Whether a collateral-consequences instruction is appropriate in an individual case depends upon the particular facts and circumstances of that case. See generally Quesinberry, 12 USCMA at 612, 31 CMR at 198. Discretion is given to the military judge to determine whether such an instruction is appropriate, but that discretion is not unbridled. See United States v. Wheeler, 17 USC-MA 274, 277, 38 CMR 72, 75 (1967); Cook, 11 USCMA at 581, 29 CMR at 397. It must be exercised in light of correct principles of applicable law, United States v. Cook, supra, as applied to the particular facts and circumstances of each case, United States v. Slaton, 6 MJ 254-55 (CMA 1979); Wheeler, supra at 277, 38 CMR at 75. We conclude that the broad collateral-consequences instruction given by appellant’s military judge was an abuse of discretion because it was not tailored to the unique facts of appellant’s ease.

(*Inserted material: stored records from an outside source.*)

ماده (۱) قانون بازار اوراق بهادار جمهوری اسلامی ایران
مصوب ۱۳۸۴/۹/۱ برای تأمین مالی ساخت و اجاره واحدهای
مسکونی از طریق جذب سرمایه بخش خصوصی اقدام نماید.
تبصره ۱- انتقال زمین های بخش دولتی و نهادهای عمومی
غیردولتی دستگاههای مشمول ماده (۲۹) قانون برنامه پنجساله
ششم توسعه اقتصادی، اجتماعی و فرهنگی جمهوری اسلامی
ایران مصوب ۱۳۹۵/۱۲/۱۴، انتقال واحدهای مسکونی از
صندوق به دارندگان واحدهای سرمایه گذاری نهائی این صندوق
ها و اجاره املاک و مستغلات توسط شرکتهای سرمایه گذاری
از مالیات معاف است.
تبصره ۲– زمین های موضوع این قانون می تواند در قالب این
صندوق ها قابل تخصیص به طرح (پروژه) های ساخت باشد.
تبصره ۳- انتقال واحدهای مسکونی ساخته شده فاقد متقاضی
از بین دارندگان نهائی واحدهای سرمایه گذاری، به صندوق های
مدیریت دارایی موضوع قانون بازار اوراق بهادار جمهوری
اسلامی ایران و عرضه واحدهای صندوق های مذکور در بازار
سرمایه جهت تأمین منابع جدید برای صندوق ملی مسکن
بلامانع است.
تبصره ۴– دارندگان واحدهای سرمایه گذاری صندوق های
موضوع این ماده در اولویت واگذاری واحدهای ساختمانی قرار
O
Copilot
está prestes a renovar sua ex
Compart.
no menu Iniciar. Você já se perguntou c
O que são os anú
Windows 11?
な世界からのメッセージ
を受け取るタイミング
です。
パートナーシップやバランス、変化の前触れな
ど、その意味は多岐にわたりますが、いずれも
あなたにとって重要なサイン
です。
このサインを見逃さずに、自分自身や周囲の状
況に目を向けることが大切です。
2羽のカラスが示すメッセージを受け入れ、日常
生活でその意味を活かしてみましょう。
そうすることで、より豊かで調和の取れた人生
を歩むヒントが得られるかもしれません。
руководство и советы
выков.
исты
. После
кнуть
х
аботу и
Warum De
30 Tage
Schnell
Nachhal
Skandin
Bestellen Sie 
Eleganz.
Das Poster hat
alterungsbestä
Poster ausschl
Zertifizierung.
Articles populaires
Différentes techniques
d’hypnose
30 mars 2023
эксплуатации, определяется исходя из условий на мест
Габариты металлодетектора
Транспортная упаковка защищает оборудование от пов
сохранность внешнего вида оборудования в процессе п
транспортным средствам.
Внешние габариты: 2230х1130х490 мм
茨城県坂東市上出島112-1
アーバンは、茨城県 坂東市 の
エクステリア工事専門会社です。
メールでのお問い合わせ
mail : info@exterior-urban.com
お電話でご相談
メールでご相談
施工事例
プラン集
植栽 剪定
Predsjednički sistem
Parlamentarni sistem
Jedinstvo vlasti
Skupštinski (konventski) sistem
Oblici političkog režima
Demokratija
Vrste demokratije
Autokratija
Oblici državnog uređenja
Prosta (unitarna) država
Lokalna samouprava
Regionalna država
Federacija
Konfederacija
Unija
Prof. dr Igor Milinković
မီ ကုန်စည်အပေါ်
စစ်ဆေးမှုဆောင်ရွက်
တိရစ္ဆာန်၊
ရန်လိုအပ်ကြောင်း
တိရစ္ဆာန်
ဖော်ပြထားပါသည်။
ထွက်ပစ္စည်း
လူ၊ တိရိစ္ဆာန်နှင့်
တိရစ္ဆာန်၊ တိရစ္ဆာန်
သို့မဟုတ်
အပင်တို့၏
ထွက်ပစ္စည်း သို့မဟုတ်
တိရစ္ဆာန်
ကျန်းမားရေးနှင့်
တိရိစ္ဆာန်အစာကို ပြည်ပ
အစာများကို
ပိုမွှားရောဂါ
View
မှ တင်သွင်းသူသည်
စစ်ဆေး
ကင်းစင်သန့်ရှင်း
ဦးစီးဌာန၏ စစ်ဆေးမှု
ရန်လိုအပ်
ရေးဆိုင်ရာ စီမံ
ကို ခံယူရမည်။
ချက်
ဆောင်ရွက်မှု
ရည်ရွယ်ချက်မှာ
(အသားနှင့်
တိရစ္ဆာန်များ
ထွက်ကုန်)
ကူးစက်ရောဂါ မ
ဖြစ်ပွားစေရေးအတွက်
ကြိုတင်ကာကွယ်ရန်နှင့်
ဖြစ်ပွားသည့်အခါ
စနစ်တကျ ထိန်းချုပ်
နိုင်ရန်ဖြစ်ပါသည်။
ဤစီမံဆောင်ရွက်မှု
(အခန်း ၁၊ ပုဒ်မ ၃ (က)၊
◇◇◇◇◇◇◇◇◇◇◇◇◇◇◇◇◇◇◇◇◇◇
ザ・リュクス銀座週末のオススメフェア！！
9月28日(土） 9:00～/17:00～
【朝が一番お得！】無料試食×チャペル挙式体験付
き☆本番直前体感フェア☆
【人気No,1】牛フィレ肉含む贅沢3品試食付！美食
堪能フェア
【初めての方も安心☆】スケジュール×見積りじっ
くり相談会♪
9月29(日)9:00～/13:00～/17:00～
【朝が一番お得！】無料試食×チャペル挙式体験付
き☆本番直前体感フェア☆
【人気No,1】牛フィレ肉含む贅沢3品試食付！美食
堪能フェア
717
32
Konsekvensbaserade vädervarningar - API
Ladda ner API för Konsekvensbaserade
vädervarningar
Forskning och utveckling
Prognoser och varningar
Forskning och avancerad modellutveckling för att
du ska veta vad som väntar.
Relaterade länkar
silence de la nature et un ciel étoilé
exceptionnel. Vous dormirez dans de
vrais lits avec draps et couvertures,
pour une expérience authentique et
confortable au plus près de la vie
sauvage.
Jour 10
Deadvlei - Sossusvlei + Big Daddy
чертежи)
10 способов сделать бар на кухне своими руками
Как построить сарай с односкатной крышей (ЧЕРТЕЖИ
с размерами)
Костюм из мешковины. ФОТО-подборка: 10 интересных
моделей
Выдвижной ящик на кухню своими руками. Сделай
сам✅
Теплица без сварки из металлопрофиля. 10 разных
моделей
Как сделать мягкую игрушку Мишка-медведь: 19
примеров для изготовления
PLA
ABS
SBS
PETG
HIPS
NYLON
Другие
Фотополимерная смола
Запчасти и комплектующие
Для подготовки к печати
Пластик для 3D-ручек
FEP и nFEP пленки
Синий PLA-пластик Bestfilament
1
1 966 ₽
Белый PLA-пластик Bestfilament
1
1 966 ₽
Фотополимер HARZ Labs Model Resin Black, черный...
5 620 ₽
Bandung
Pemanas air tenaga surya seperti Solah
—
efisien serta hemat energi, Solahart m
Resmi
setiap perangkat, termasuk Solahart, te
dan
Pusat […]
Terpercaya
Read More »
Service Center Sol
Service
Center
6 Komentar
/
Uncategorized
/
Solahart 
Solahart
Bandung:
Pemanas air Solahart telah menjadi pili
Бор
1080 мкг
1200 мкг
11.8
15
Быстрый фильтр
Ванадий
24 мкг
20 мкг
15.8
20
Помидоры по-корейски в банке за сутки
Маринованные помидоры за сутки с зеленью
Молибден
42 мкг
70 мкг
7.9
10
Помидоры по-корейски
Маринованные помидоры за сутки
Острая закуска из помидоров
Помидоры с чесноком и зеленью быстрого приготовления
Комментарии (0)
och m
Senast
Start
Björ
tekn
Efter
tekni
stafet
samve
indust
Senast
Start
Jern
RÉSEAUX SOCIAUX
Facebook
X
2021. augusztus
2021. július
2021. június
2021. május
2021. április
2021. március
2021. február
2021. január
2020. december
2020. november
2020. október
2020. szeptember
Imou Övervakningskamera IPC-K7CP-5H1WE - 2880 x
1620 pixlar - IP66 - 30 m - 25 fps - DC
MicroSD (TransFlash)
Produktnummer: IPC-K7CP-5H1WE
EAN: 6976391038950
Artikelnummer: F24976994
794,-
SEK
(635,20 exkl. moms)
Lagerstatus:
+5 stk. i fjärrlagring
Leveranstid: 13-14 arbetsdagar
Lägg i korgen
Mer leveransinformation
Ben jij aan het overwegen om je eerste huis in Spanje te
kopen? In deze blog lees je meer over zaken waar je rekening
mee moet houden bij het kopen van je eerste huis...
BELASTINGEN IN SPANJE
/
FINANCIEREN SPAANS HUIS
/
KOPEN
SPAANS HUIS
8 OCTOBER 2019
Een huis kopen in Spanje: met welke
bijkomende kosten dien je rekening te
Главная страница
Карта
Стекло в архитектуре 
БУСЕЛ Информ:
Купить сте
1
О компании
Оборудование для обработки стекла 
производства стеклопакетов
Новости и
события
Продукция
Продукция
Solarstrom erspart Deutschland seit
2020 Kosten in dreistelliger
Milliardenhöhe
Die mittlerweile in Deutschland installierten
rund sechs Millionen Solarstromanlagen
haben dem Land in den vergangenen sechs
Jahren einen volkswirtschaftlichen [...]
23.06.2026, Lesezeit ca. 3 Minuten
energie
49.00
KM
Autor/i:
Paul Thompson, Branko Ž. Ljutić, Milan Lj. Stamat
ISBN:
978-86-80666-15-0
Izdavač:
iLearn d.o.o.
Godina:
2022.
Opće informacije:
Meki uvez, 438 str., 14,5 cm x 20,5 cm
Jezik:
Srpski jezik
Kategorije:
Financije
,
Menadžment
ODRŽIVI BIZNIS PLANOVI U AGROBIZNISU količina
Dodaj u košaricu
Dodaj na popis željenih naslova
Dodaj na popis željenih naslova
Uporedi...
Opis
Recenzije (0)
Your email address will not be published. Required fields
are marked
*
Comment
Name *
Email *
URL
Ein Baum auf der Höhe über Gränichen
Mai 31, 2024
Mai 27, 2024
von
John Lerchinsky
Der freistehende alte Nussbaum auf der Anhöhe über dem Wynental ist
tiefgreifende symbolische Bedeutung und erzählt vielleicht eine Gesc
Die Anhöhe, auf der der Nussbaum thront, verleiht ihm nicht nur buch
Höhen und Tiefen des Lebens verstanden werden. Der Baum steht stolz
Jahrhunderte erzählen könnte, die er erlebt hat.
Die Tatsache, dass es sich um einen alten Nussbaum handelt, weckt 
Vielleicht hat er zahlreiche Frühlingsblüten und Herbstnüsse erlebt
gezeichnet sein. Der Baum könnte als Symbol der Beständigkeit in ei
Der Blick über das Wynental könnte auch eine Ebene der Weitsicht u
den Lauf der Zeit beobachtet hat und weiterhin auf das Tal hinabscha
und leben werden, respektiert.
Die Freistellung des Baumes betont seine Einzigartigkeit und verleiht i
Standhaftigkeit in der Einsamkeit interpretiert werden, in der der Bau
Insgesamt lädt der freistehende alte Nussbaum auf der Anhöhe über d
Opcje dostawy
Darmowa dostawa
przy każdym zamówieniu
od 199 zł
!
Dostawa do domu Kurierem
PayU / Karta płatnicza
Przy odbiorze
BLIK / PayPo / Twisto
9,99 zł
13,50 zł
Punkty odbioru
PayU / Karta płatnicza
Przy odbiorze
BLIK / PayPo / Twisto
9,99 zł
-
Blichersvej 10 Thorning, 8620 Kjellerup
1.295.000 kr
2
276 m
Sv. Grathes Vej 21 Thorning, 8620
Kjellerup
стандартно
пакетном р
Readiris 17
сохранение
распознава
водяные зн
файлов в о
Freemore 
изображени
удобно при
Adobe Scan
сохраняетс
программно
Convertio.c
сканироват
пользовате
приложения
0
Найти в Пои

Id.
Our bottom line on a collateral-eon-sequences instruction is the same one this Court drew in Rake, supra at 160, 28 CMR at 384, ie., a judge “cannot minimize matters in mitigation before sentence.” Such an instruction, if requested, might be given by a judge if the servicemember is nowhere near retirement eligibility. However, at the very least, where a servicemember is perilously close to retirement, as appellant, and the members join in his request for intelligent instruction on this important matter, a general collateral-consequences instruction disregarding the effects of a punitive discharge on retirement will not suffice. See Griffin, 25 MJ at 424 (“[I]t is only in a theoretical sense that the effect a punitive discharge has on retirement benefits can be labeled collateral.”)
Chief Judge COX and Judges
CRAWFORD, GIERKE, and EFFRON concur.
. There is a significant potential for substantial litigation at the trial and appellate levels as to if and when a military judge may refuse to provide a retirement benefits instruction and give a collateral-consequences instruction in particular cases. The opportunity to avoid such unnecessary litigation rests initially with the Executive Branch. See Art. 36, Uniform Code of Military Justice, 10 USC § 836.
. The sample instructions in the Military Judges’ Benchbook at 69-70 (Dept. of the Army Pamphlet 27-9 (30 Sept. 1990)) should be changed to conform to the decisions of this Court in United States v. Sumrall, 45 MJ 207 (1996), and United States v. Griffin, 25 MJ 423 (1988).
Those responsible for the revision should consider a further change to the standard instruction on punitive discharges that would make it clear that such a discharge terminates an individual’s military status and the benefits that flow from such status, including the possibility of becoming a military retiree and receiving retired pay.